Who is your village? While we may not have a million followers that McLaughlin has on her Instagram account, there are people outside our households who are our ‘village’. God has placed them in our lives for a purpose. They are the neighbours who invite us over for meals, the baristas who know our coffee preferences, the eatery owners working hard to keep their businesses afloat, the worried faces sitting around us in the patient waiting room, the parents we meet daily outside the school gate, the coworkers we rarely see in person anymore, the elderly neighbours who live alone, and the unmarried ones and single parents living quietly among us.

Within the village, is also our family – the people we have blood relations with. Psalm 145:4 emphasized the importance of sharing our personal testimonies with our immediate families, from generation to generation and across hierarchies – from the younger generation to the older generation and vice versa. In particular, we are not to hide our faith from our own children.

Few of us will ever take part in any sports, but all of us have a race to run: it’s the race to push back the despair and hopelessness that is silently drowning some people in a pandemic-stricken world; the race to uncover the hidden sadness and isolation of people in a society that is happier to text than to talk; and the race against running out of time to share our stories for we never know when our time is up.

Our testimonies are stories of our personal experience of God’s goodness.
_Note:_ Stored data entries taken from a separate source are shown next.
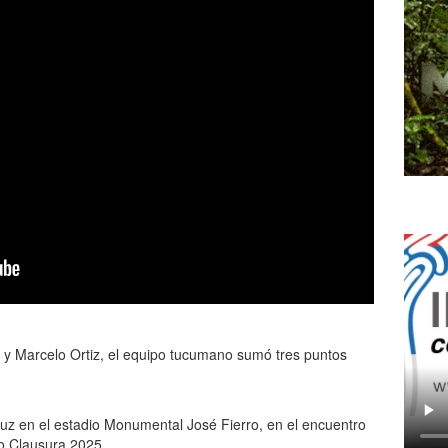
 Marcelo Ortiz, el equipo tucumano sumó tres puntos
uz en el estadio Monumental José Fierro, en el encuentro
eo Clausura 2025.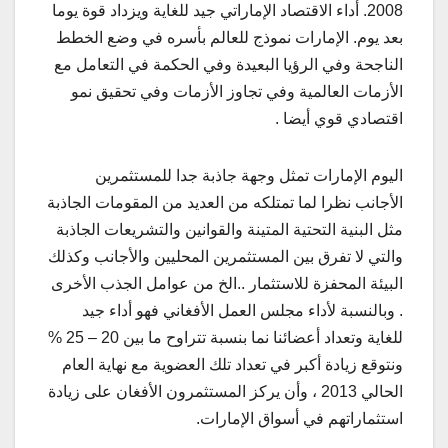
2008. أداء الاقتصاد الإماراتي جيد للغاية ويزداد قوة يوما
بعد يوم. الإمارات نموذج للعالم بأسره في وضع الخطط
الناجحة وفي الرؤيا البعيدة وفي الحكمة في التعامل مع
الأزمات العالمية وفي تجاوز الأزمات وفي تحقيق نمو
اقتصادي قوي أيضا .
اليوم الإمارات تمثل وجهة جاذبة جدا للمستثمرين
الأجانب نظرا لما تمتلكه من العديد من المقومات الجاذبة
مثل البنية التحتية المتينة والقوانين والتشريعات الجاذبة
والتي لا تفرق بين المستثمرين المحليين والأجانب وكذلك
البيئة المحفزة للاستثمار ..الخ من عوامل الجذب الأخرى
. وبالنسبة لأداء مجلس العمل الأفغاني فهو أداء جيد
للغاية وتعداد أعضائنا نما بنسبة تتراوح ما بين 20 – 25 %
ونتوقع زيادة أكبر في تعداد تلك العضوية مع نهاية العام
الحالي 2013 ، وأن يركز المستثمرون الأفغان على زيادة
استثماراتهم في أسواق الإمارات.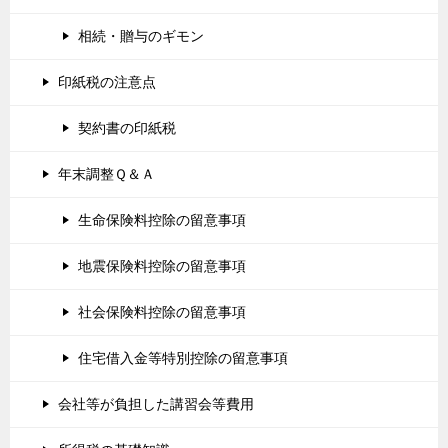
相続・贈与のギモン
印紙税の注意点
契約書の印紙税
年末調整Ｑ＆Ａ
生命保険料控除の留意事項
地震保険料控除の留意事項
社会保険料控除の留意事項
住宅借入金等特別控除の留意事項
会社等が負担した講習会等費用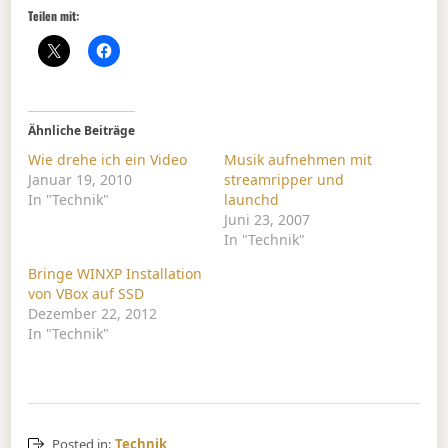
Teilen mit:
Ähnliche Beiträge
Wie drehe ich ein Video
Musik aufnehmen mit
Januar 19, 2010
streamripper und
In "Technik"
launchd
Juni 23, 2007
In "Technik"
Bringe WINXP Installation
von VBox auf SSD
Dezember 22, 2012
In "Technik"
Posted in:
Technik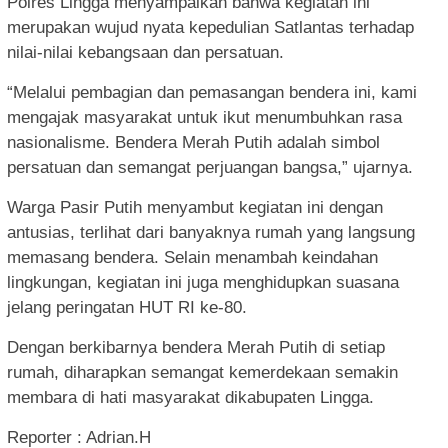
Polres Lingga menyampaikan bahwa kegiatan ini
merupakan wujud nyata kepedulian Satlantas terhadap
nilai-nilai kebangsaan dan persatuan.
“Melalui pembagian dan pemasangan bendera ini, kami
mengajak masyarakat untuk ikut menumbuhkan rasa
nasionalisme. Bendera Merah Putih adalah simbol
persatuan dan semangat perjuangan bangsa,” ujarnya.
Warga Pasir Putih menyambut kegiatan ini dengan
antusias, terlihat dari banyaknya rumah yang langsung
memasang bendera. Selain menambah keindahan
lingkungan, kegiatan ini juga menghidupkan suasana
jelang peringatan HUT RI ke-80.
Dengan berkibarnya bendera Merah Putih di setiap
rumah, diharapkan semangat kemerdekaan semakin
membara di hati masyarakat dikabupaten Lingga.
Reporter : Adrian.H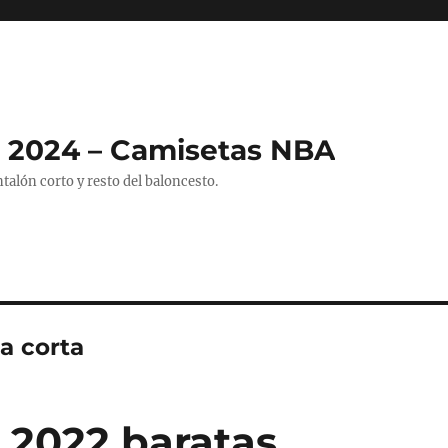
 2024 – Camisetas NBA
alón corto y resto del baloncesto.
a corta
 2022 baratas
Our lives are our pulpits. The newly-crowned track and field Olympian may be far away in the highly restricted Tokyo Olympic Village but followers instantly read her testimony on Instagram. The nameless woman who met Jesus turned the gossip mill on its head with her testimony and changed the lives of many in her village. Both did not sit around waiting for the ‘right time’ or the ‘right opportunity’, but seized the opportunity to share their testimonies.

Have you kept the goodness of God in your life a closed book? Or are you keeping your testimonies on the conversational back burner out of a fear of criticism or of offending people’s sensibilities?

Don’t delay giving God the glory when you have a new testimony of His goodness in your life. For all you know, your village could be just one conversation away from discovering the goodness of God and believing that for themselves too.